• [Provided information]:
========================================================================

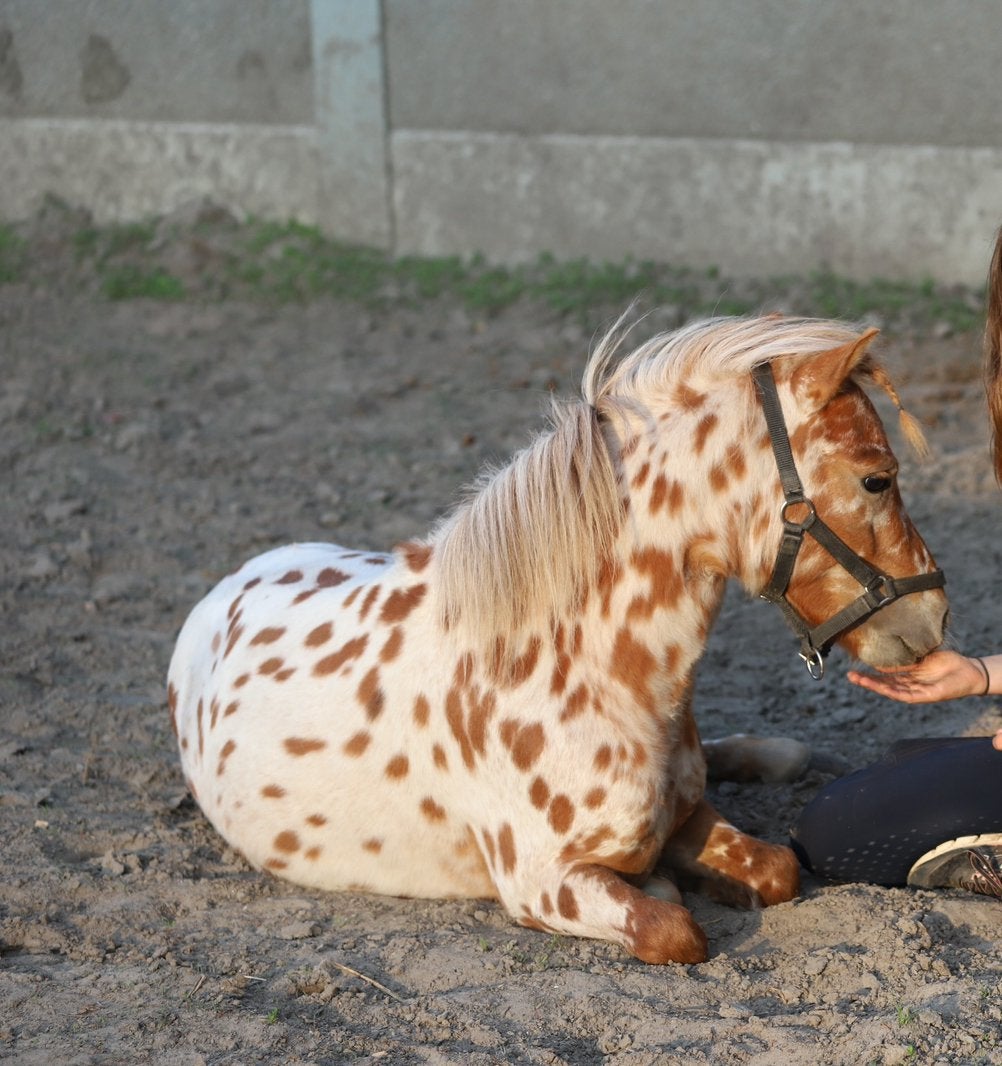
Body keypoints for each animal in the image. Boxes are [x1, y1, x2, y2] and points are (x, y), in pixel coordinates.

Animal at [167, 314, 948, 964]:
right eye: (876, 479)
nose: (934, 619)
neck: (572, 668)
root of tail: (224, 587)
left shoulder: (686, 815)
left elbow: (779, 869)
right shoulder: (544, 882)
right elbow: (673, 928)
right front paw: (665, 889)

========================================================================

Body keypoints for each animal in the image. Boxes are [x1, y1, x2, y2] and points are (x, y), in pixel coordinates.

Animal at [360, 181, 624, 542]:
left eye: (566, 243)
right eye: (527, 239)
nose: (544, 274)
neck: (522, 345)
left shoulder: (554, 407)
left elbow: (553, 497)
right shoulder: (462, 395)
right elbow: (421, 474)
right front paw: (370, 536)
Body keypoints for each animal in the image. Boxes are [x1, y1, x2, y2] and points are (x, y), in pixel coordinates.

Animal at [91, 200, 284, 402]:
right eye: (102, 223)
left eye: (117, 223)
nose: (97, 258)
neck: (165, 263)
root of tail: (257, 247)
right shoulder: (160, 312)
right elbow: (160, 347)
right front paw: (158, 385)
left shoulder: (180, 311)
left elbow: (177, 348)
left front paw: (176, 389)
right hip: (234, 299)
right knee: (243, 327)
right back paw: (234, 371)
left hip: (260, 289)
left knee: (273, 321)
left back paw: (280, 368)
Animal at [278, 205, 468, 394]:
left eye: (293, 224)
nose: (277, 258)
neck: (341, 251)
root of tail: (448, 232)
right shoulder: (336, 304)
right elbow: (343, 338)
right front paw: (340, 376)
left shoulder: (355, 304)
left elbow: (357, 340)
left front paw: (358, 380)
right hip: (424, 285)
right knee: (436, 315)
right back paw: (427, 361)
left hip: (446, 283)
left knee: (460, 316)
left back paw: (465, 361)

========================================================================

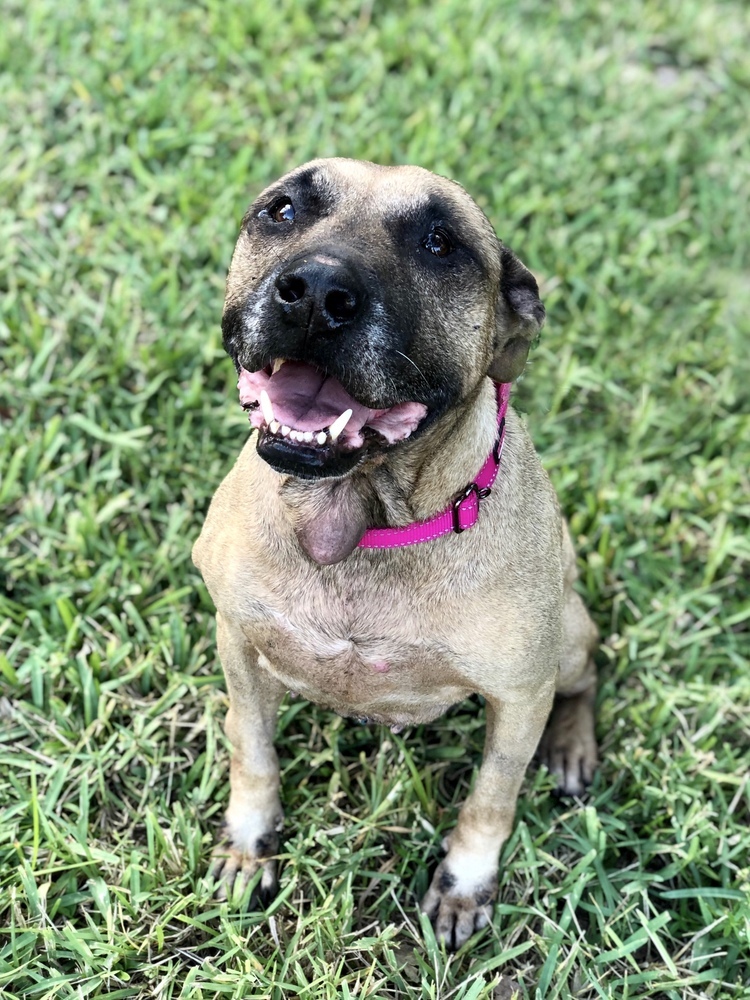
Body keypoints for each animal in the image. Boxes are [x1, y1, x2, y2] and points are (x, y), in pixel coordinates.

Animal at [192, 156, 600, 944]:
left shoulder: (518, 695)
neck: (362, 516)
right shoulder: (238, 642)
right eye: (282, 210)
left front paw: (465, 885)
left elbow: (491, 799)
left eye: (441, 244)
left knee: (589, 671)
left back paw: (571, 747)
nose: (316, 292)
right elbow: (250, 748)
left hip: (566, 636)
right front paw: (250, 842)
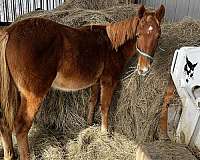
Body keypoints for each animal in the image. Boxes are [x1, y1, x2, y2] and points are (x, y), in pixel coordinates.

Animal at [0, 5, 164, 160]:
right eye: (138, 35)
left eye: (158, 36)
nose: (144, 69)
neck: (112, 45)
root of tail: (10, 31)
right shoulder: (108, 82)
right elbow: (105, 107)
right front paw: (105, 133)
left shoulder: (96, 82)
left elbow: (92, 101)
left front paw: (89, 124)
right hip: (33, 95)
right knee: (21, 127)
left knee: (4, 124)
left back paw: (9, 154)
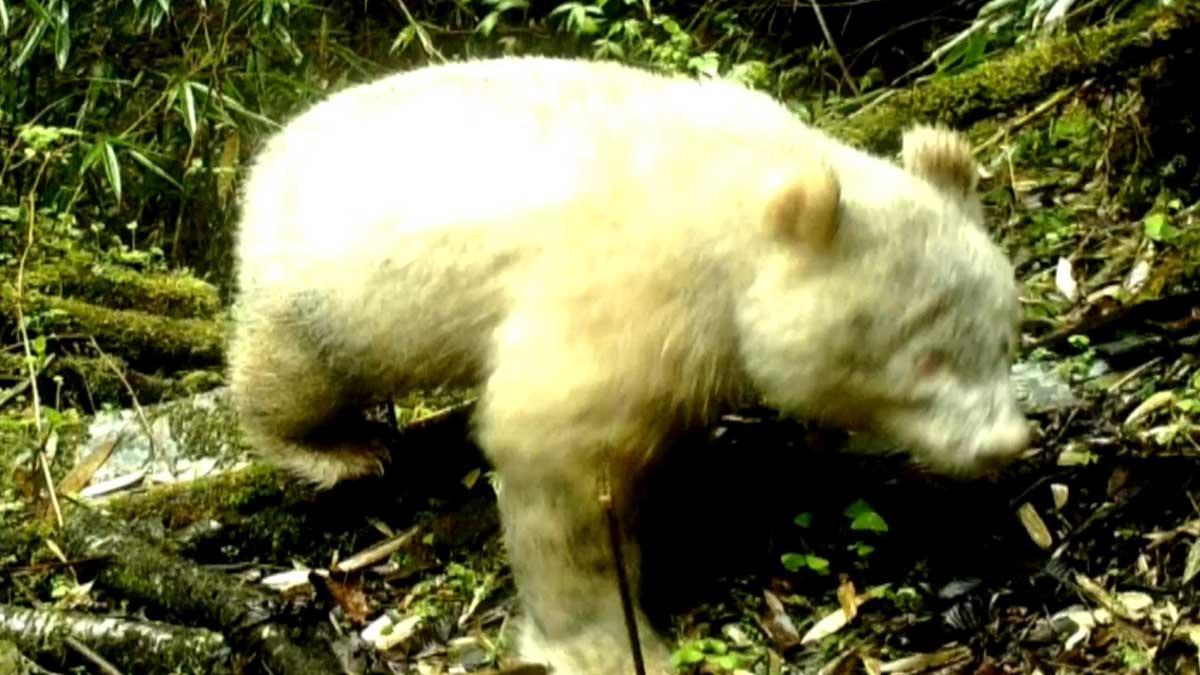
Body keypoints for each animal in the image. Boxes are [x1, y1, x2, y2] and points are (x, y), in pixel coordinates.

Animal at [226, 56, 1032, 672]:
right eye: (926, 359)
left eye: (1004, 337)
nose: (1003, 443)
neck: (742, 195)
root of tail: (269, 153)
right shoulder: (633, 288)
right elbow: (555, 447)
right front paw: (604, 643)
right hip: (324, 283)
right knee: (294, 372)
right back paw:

========================================================================

• [Task description]:
What's needed is an exact copy of the records above from the line containing "left eye: (158, 36)" down to the line containing "right elbow: (555, 447)", both included, without any pictures.

• [Answer section]:
left eye: (158, 36)
nose: (144, 69)
neck: (112, 45)
root of tail: (10, 31)
right shoulder: (108, 82)
right elbow: (105, 107)
right front paw: (105, 133)
left shoulder: (96, 82)
left elbow: (92, 101)
left front paw: (89, 124)
right hip: (33, 95)
right knee: (21, 127)
left knee: (4, 124)
left back paw: (9, 154)
Body keypoints for each animal in the image. Boxes are [x1, y1, x2, y2] and points are (x, y), in pixel coordinates.

Animal at [226, 56, 1032, 672]:
right eye: (926, 359)
left eye: (1004, 337)
nose: (1003, 443)
neck: (742, 195)
root of tail: (269, 153)
right shoulder: (633, 288)
right elbow: (555, 447)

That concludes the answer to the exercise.